Would you please output only the lines from the one containing "- 3.最低位用0补充。" through the end of the entries below, exactly as written?

(Data excerpts)

╭──

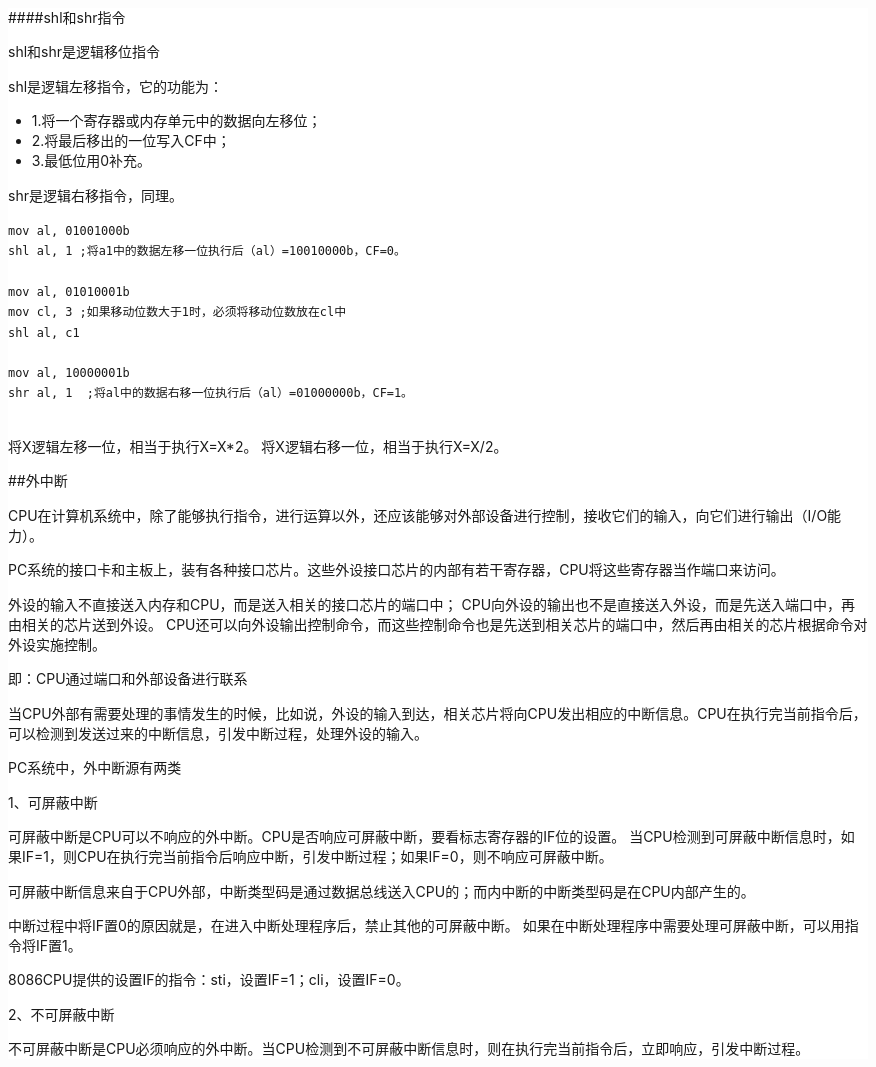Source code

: ####shl和shr指令

shl和shr是逻辑移位指令

shl是逻辑左移指令，它的功能为：

- 1.将一个寄存器或内存单元中的数据向左移位；
- 2.将最后移出的一位写入CF中；
- 3.最低位用0补充。

shr是逻辑右移指令，同理。

```
mov al, 01001000b 
shl al, 1 ;将a1中的数据左移一位执行后（al）=10010000b，CF=0。

mov al, 01010001b 
mov cl, 3 ;如果移动位数大于1时，必须将移动位数放在cl中
shl al, c1

mov al, 10000001b 
shr al, 1  ;将al中的数据右移一位执行后（al）=01000000b，CF=1。


```

将X逻辑左移一位，相当于执行X=X*2。
将X逻辑右移一位，相当于执行X=X/2。

##外中断

CPU在计算机系统中，除了能够执行指令，进行运算以外，还应该能够对外部设备进行控制，接收它们的输入，向它们进行输出（I/O能力）。

PC系统的接口卡和主板上，装有各种接口芯片。这些外设接口芯片的内部有若干寄存器，CPU将这些寄存器当作端口来访问。

外设的输入不直接送入内存和CPU，而是送入相关的接口芯片的端口中；
CPU向外设的输出也不是直接送入外设，而是先送入端口中，再由相关的芯片送到外设。
CPU还可以向外设输出控制命令，而这些控制命令也是先送到相关芯片的端口中，然后再由相关的芯片根据命令对外设实施控制。

即：CPU通过端口和外部设备进行联系

当CPU外部有需要处理的事情发生的时候，比如说，外设的输入到达，相关芯片将向CPU发出相应的中断信息。CPU在执行完当前指令后，可以检测到发送过来的中断信息，引发中断过程，处理外设的输入。

PC系统中，外中断源有两类

1、可屏蔽中断

可屏蔽中断是CPU可以不响应的外中断。CPU是否响应可屏蔽中断，要看标志寄存器的IF位的设置。
当CPU检测到可屏蔽中断信息时，如果IF=1，则CPU在执行完当前指令后响应中断，引发中断过程；如果IF=0，则不响应可屏蔽中断。

可屏蔽中断信息来自于CPU外部，中断类型码是通过数据总线送入CPU的；而内中断的中断类型码是在CPU内部产生的。

中断过程中将IF置0的原因就是，在进入中断处理程序后，禁止其他的可屏蔽中断。
如果在中断处理程序中需要处理可屏蔽中断，可以用指令将IF置1。

8086CPU提供的设置IF的指令：sti，设置IF=1；cli，设置IF=0。

2、不可屏蔽中断

不可屏蔽中断是CPU必须响应的外中断。当CPU检测到不可屏蔽中断信息时，则在执行完当前指令后，立即响应，引发中断过程。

╰──

Reply to the task:
- 3.最低位用0补充。

shr是逻辑右移指令，同理。

```
mov al, 01001000b 
shl al, 1 ;将a1中的数据左移一位执行后（al）=10010000b，CF=0。

mov al, 01010001b 
mov cl, 3 ;如果移动位数大于1时，必须将移动位数放在cl中
shl al, c1

mov al, 10000001b 
shr al, 1  ;将al中的数据右移一位执行后（al）=01000000b，CF=1。


```

将X逻辑左移一位，相当于执行X=X*2。
将X逻辑右移一位，相当于执行X=X/2。

##外中断

CPU在计算机系统中，除了能够执行指令，进行运算以外，还应该能够对外部设备进行控制，接收它们的输入，向它们进行输出（I/O能力）。

PC系统的接口卡和主板上，装有各种接口芯片。这些外设接口芯片的内部有若干寄存器，CPU将这些寄存器当作端口来访问。

外设的输入不直接送入内存和CPU，而是送入相关的接口芯片的端口中；
CPU向外设的输出也不是直接送入外设，而是先送入端口中，再由相关的芯片送到外设。
CPU还可以向外设输出控制命令，而这些控制命令也是先送到相关芯片的端口中，然后再由相关的芯片根据命令对外设实施控制。

即：CPU通过端口和外部设备进行联系

当CPU外部有需要处理的事情发生的时候，比如说，外设的输入到达，相关芯片将向CPU发出相应的中断信息。CPU在执行完当前指令后，可以检测到发送过来的中断信息，引发中断过程，处理外设的输入。

PC系统中，外中断源有两类

1、可屏蔽中断

可屏蔽中断是CPU可以不响应的外中断。CPU是否响应可屏蔽中断，要看标志寄存器的IF位的设置。
当CPU检测到可屏蔽中断信息时，如果IF=1，则CPU在执行完当前指令后响应中断，引发中断过程；如果IF=0，则不响应可屏蔽中断。

可屏蔽中断信息来自于CPU外部，中断类型码是通过数据总线送入CPU的；而内中断的中断类型码是在CPU内部产生的。

中断过程中将IF置0的原因就是，在进入中断处理程序后，禁止其他的可屏蔽中断。
如果在中断处理程序中需要处理可屏蔽中断，可以用指令将IF置1。

8086CPU提供的设置IF的指令：sti，设置IF=1；cli，设置IF=0。

2、不可屏蔽中断

不可屏蔽中断是CPU必须响应的外中断。当CPU检测到不可屏蔽中断信息时，则在执行完当前指令后，立即响应，引发中断过程。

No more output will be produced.